→ What you are asked to do
Emit the line that holds "index tip: (1042, 875)" and all lines following it through the end of the data, verbatim, and nothing else.

→ Provided information

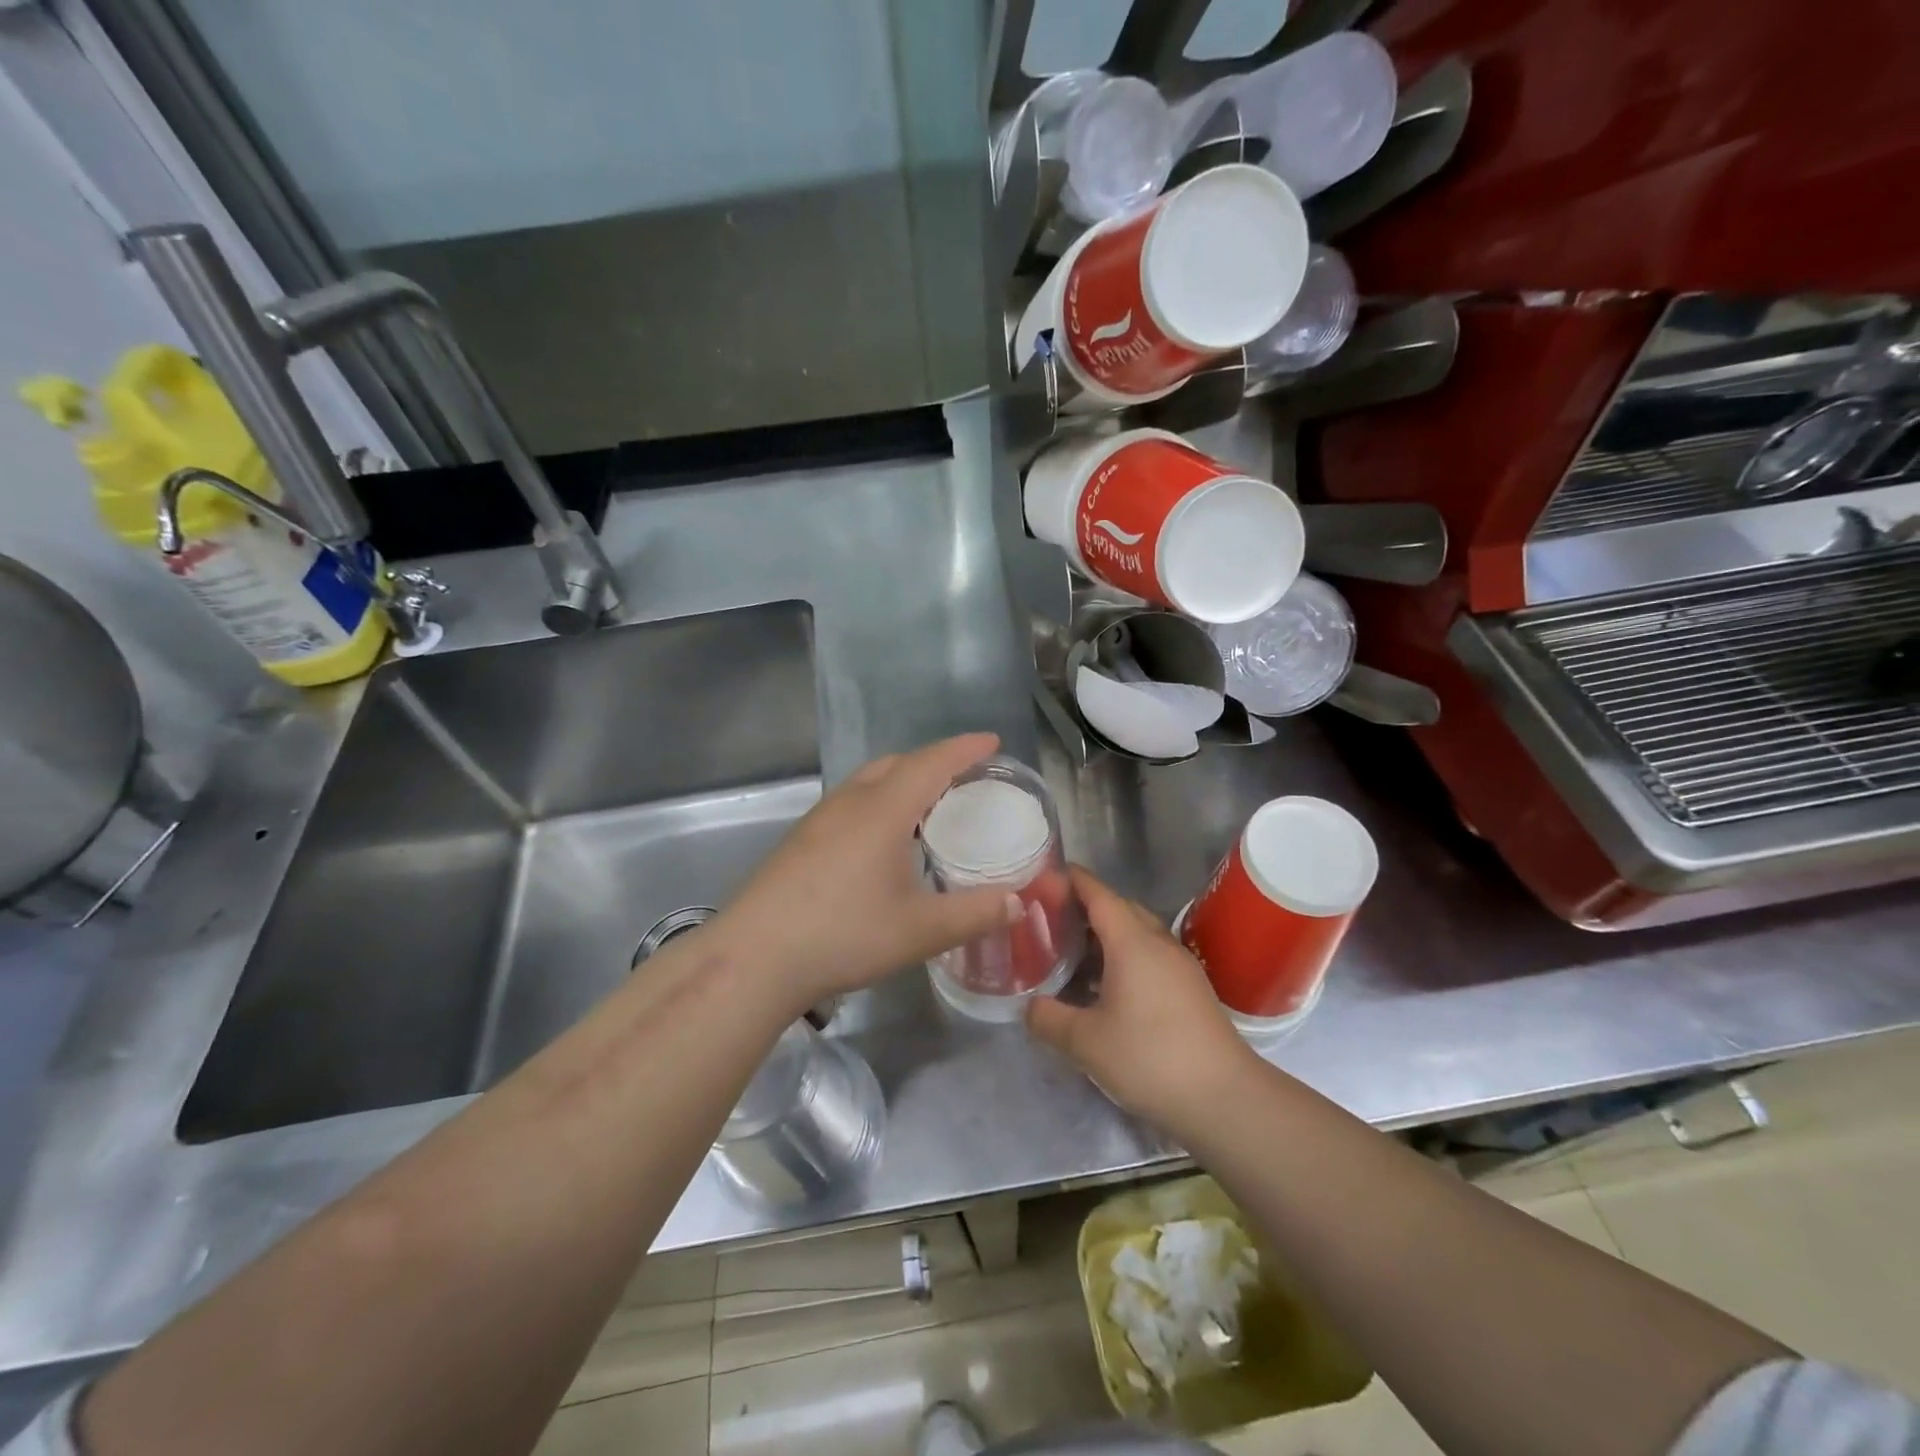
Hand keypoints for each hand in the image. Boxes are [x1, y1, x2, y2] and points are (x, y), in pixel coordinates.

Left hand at [715, 734, 1021, 1013]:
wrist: (755, 957)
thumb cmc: (844, 934)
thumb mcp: (920, 931)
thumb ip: (974, 914)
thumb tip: (1017, 902)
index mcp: (883, 810)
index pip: (932, 763)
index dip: (965, 749)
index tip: (993, 741)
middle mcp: (850, 802)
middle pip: (898, 763)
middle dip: (935, 762)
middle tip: (965, 779)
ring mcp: (819, 819)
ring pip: (869, 781)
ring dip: (903, 781)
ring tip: (928, 807)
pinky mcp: (801, 840)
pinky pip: (851, 802)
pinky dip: (879, 802)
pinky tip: (883, 840)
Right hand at [1027, 867, 1259, 1133]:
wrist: (1224, 1098)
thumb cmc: (1150, 1057)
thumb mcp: (1086, 1042)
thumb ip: (1049, 1018)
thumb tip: (1028, 1006)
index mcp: (1132, 941)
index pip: (1098, 893)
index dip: (1071, 880)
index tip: (1042, 875)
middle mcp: (1158, 943)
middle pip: (1119, 908)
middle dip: (1085, 906)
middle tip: (1049, 919)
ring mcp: (1179, 965)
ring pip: (1137, 933)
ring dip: (1105, 934)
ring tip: (1071, 952)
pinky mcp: (1190, 989)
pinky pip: (1150, 956)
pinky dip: (1123, 957)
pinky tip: (1106, 986)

→ Written response
index tip: (1042, 875)
middle mcp: (1158, 943)
middle pip: (1119, 908)
middle dip: (1085, 906)
middle tip: (1049, 919)
ring mcp: (1179, 965)
ring pip: (1137, 933)
ring dip: (1105, 934)
ring tip: (1071, 952)
pinky mcp: (1190, 989)
pinky pip: (1150, 956)
pinky dip: (1123, 957)
pinky tip: (1106, 986)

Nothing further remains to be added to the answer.